Similarly he says native forests should be burned for charcoal production - yet WA mallee eucalypt species grown in plantations can produce this charcoal, a sideline in eucalyptus oil, and reduce salinity problems, according to Dr Paul Fung of the CSIRO.
In fact the economic case for logging native forests at all has been soundly rebutted by the amazing domination of the wood products industry by commercially more successful existing plantation stockpiles, and the multi-million dollar investment going into processing this stockpile in NSW.
Green groups have advocated for many years a tranfer to existing plantation resources to take pressue of native forests, with some important qualifications. As this is happening with thousands of jobs being created, the desperate troglodytes in the diminishing native forest sector as they lose their traditional market share, want to clearfell the unprotected native forest to feed power stations.
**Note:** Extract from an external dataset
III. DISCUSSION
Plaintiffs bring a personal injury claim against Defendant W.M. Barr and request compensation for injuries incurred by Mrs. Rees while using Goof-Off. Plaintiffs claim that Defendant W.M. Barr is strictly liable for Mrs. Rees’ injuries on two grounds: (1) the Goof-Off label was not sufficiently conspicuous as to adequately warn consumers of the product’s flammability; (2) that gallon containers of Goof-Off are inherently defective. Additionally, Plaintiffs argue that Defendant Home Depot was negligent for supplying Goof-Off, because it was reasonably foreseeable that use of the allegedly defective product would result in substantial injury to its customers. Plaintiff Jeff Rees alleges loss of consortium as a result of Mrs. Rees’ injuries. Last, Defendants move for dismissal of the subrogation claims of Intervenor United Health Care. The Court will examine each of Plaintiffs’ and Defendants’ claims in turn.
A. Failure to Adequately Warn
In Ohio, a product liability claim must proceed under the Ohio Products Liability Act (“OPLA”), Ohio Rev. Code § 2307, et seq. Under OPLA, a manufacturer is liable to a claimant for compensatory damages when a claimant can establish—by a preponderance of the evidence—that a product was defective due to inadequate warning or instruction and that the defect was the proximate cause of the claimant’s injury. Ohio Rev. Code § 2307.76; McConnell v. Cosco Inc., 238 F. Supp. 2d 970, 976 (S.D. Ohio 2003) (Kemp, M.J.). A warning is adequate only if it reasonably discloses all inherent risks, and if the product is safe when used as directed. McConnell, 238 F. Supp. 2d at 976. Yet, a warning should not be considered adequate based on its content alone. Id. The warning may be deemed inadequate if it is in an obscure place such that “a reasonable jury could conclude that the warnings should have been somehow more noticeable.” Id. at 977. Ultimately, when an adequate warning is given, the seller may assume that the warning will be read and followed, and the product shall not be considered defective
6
This gives a whole new meaning to the term "fire sale" of our natural heritage.
Rumour has it that both the Federal Labor and NSW Labor Party, along with the Coalition, support this short sighted, irresponsible burning of forests for energy. The truth is the proposition should be ruled out as a dangerous nonesense likely to destroy precious and rare natural heritage forever. Only 5% of Australia's land mass has forest cover with less than one fifth protected.
Yours truly,
Tom McLoughlin, forest policy
Friends of the Earth, Sydney
Letter to the editor, Daily Telegraph - 16/8/2000
- Economic future sees native forests upstanding, not woodchipped/burnt in greenhouse furnaces
I refer to the letter by one representative of the logging industry spruiking for native forests to be burnt in power station furnaces ("Stalled by the Greens" Letters 16/8) , and complaining that environmentalists are always negative on economic matters.
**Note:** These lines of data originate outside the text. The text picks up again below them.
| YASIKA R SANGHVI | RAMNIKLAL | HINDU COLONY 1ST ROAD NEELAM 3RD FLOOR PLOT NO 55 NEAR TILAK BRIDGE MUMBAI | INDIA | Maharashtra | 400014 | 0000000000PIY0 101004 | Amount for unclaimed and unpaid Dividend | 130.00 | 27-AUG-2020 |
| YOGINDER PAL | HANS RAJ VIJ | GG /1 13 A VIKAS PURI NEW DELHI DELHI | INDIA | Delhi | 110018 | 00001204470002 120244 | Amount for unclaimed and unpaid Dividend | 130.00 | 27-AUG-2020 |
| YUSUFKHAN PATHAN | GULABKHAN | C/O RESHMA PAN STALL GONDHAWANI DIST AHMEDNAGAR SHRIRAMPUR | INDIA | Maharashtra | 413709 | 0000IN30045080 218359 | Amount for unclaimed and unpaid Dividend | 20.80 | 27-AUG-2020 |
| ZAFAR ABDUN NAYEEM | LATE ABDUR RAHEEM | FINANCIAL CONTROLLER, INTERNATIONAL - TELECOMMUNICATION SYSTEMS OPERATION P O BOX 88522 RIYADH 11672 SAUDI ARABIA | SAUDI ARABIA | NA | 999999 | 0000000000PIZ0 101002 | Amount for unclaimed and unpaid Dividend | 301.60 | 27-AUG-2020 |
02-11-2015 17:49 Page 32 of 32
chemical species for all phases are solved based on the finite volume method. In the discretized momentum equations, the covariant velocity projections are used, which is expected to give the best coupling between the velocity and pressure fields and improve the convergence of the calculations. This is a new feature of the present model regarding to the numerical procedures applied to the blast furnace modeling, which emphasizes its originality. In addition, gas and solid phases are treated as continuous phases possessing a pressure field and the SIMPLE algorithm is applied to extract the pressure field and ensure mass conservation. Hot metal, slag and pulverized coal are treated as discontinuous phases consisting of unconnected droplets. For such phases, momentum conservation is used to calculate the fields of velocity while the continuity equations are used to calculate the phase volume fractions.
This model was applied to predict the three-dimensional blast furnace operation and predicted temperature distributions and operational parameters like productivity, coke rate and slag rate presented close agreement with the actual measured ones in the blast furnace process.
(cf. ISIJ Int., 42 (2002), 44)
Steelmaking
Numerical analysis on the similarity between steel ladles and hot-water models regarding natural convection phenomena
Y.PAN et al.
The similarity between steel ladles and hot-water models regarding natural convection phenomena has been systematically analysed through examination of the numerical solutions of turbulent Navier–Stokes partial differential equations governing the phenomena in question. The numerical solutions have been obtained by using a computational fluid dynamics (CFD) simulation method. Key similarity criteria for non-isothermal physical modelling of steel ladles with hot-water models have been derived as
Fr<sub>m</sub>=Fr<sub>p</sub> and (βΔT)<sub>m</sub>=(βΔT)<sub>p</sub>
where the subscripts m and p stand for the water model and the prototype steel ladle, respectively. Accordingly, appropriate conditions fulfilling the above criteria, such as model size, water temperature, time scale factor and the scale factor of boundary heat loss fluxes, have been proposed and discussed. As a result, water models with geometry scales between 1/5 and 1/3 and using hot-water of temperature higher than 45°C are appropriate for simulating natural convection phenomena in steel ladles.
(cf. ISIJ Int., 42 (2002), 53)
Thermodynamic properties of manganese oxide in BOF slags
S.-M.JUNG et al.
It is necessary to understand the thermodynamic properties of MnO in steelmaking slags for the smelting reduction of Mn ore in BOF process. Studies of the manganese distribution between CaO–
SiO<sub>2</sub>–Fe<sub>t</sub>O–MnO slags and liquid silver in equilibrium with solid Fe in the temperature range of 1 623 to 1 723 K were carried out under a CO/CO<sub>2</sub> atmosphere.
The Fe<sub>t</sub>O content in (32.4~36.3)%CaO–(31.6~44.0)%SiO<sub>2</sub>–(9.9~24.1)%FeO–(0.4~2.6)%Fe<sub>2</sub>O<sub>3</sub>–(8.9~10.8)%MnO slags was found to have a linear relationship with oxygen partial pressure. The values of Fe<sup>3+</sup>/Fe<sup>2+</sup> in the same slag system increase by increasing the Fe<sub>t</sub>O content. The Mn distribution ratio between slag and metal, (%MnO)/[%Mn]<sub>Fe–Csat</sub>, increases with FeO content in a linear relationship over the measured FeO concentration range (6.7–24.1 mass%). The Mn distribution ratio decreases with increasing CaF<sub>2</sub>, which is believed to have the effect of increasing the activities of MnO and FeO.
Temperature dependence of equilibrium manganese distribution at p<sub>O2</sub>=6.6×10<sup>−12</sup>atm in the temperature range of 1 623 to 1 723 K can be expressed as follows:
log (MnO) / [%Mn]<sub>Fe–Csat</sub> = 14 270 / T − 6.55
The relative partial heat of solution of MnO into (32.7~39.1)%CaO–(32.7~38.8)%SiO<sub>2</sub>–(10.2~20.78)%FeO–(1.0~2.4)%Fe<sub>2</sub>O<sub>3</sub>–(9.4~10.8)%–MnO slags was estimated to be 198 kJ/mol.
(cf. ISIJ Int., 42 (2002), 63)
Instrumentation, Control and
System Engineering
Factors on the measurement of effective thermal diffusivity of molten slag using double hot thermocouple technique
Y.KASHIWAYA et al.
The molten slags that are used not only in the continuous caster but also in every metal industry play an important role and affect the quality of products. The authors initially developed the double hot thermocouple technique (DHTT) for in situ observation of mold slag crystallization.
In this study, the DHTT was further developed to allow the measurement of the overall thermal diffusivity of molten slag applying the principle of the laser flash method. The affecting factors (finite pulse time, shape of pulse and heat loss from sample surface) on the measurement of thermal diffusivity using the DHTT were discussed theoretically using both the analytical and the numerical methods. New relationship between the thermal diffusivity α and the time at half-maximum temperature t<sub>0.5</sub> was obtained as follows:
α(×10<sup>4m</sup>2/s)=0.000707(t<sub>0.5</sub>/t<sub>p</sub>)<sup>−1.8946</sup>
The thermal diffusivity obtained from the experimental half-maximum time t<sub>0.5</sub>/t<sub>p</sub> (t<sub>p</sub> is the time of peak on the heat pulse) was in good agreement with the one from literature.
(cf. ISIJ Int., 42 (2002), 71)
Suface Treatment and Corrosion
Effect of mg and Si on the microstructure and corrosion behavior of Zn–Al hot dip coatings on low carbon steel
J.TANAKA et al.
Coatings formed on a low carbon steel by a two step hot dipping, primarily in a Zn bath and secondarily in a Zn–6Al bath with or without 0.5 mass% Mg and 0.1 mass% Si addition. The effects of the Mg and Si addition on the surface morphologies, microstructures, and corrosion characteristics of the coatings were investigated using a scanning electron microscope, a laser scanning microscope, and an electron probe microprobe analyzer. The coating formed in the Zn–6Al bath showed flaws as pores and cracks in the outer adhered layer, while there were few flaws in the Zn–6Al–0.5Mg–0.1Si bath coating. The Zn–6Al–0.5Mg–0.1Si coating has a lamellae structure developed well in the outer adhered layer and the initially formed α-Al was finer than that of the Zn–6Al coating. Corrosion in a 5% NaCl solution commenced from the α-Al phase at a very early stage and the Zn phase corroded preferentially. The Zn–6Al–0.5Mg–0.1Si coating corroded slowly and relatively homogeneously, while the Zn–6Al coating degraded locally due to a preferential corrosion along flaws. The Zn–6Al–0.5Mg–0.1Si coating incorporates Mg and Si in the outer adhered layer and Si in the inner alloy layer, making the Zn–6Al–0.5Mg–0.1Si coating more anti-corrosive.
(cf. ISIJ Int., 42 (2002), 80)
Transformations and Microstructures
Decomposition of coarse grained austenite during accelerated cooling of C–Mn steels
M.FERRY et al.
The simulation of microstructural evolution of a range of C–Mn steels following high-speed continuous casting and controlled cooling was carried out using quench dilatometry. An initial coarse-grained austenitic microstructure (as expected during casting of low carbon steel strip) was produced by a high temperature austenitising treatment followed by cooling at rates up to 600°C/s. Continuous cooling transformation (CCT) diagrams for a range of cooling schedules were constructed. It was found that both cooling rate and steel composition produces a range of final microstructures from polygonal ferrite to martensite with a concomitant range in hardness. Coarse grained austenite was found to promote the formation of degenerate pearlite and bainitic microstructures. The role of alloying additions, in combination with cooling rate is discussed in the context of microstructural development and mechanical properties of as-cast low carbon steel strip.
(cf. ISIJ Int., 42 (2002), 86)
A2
Firstly in the last 3 weeks alone $74 million ($50 million private funds) and many new jobs have been invested in processing the plantation stockpile in regional NSW (Tumut, Bombala and Oberon). Another unrelated plantation company has just posted a 141% increase in profit. The plantation resource, one million hectares nationally, is the modern reality of the timber industry as predicted by environmentalists, but they also caution against new plantations without proper land planning.
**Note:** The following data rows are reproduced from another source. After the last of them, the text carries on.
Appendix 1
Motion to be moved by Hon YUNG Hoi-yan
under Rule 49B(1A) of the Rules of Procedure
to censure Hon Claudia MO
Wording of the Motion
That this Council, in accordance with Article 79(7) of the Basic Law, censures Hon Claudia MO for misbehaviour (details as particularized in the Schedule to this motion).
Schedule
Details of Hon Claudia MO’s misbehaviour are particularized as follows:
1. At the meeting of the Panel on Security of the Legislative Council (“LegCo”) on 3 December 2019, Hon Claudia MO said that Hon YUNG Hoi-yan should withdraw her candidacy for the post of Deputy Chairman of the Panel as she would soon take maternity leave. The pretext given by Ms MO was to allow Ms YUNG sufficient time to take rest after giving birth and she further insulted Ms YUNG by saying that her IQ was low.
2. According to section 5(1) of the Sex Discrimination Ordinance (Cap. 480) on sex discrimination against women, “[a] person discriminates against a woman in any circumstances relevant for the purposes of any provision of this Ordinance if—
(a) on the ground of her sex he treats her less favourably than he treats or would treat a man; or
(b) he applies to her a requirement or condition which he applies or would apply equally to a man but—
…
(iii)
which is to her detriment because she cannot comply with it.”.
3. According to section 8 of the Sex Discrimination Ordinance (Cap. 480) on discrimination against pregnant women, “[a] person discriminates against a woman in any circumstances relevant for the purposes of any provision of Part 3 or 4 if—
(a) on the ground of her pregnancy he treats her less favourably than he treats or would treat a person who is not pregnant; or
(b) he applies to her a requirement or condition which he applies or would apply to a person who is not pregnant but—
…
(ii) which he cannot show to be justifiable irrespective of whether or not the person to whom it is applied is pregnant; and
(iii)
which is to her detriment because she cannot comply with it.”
So there is simply no economic justification for burning 800,000 tonnes a year of NSW native forests for forest destroying "renewable" energy. Industry reports show this so called "waste wood" makes up 9 out of every 10 native trees logged in south east NSW and woodchipped at Eden. That's 130 truck deliveries a day. Do coastal communities really want more destruction of their water catchments and wildlife? The truth is native forest woodchipping must stop completely and be replaced by environmentally planned tree farms on existing cleared land.
Tom McLoughlin, forest policy officer tel. 9517 3900, 0410 558838.